This study is designed to assess the comparative clinical utility of the point of care cobas® liat CT/NG/MG to current standard practices in the diagnosis and treatment of urogenital infections with Chlamydia trachomatis (CT), Neisseria gonorrhoeae (NG), and Mycoplasma genitalium (MG).
The study is designed as a block randomized, controlled 2-arm prospective study. The study targets to enroll approximatively 348 participants at increased risk of sexually transmitted infections (STIs)-participants who have known contact with CT/NG/MG (including participants who report knowledge or suspicion of STI exposure, despite the uncertainty of the specific STI pathogen or contact testing results), or participants with symptoms suggestive of STI-to participate in this study. Participants who give consent will provide demographic information and urogenital specimen(s) for CT/NG/MG testing on the cobas® liat system and for external laboratory-polymerase chain reaction (EL-PCR) testing. Participants will be randomized in a 1:1 ratio in blocks (of multiples of 2) stratified by the site to either of the following arms: * Standard of Care (SOC) * Point of Care (POC) In both arms, the clinician will see and evaluate the participant and will complete a standardized form, known as a patient management plan (PMP), at the conclusion of the participant's encounter. The critical difference between the arms is that the clinician in the POC arm will be provided POC test results upon which they may choose to base their clinical decisions, whereas the SOC arm will not receive POC test results.
Study Type
INTERVENTIONAL
Allocation
RANDOMIZED
Purpose
DIAGNOSTIC
Masking
NONE
Enrollment
344
The cobas® CT/NG/MG nucleic acid test for use on the cobas® Liat® System is an investigational, automated, qualitative in vitro nucleic acid diagnostic test that utilizes real-time polymerase chain reaction (PCR) for the direct detection of Chlamydia trachomatis (CT), Neisseria gonorrhoeae (NG), and Mycoplasma genitalium (MG) nucleic acid in male/female urine and vaginal swabs (clinician-collected and self-collected) in cobas® PCR Media.

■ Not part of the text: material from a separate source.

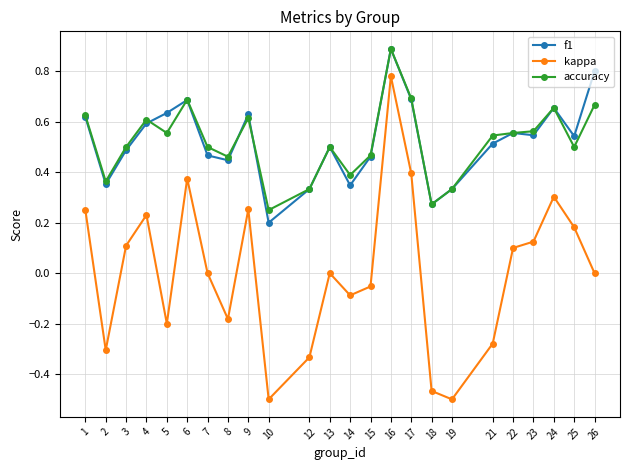

At which category is the sum across all series the highest?

16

Standard of care (SOC) is defined as the traditional/typical diagnosis and treatment steps in practice recommended by the CDC guidelines that rely upon clinical syndromic presentations and/or external laboratory testing.
San Francisco City Clinic
San Francisco, California, United States
Planned Parenthood of Northern, Central, and Southern New Jersey, Inc.
Hamilton Square, New Jersey, United States
Planned Parenthood of Northern, Central and Southern New Jersey
Perth Amboy, New Jersey, United States
Baylor Scott & White Health - Kileen
Killeen, Texas, United States
Percentage of Participants Given Inappropriate Treatments for All Pathogens Combined (CT, NG, and MG)
An inappropriate treatment is defined as under and/or overtreatment on the day of the medical encounter based on CDC recommendations for the pathogen-specific results obtained by EL-PCR.
Time frame: On the day of the medical encounter (Day 1)
Percentage of Participants Given Inappropriate Treatment for CT Infection
Time frame: On the day of the medical encounter (Day 1)
Percentage of Participants Given Inappropriate Treatment for NG Infection
Time frame: On the day of the medical encounter (Day 1)
Percentage of Participants Given Inappropriate Treatment for MG Infection
Time frame: On the day of the medical encounter (Day 1)
Mean Satisfaction and Confidence Rating Scores of SOC and POC, According to Healthcare Professionals' Responses to the CSDT Questionnaire
Healthcare professionals will rate their confidence in and their satisfaction with the POC test and SOC procedures on a 5-point scale from very confident to very unconfident and on a 5-point scale from very satisfied to very dissatisfied, respectively, in response to the Clinician Satisfaction with Diagnostic Test Questionnaire (CSDT-Q).
Time frame: Once every 2 weeks until end of study (approximately 4 months)
Mean Satisfaction Rating Scores of SOC and POC, According to Participants' Responses to the PSDT Questionnaire
Participants will rate their satisfaction with the POC test and SOC procedures on a 5-point scale from very satisfied to very dissatisfied in response to the Patient Satisfaction with Diagnostic Test Questionnaire (PSDT-Q).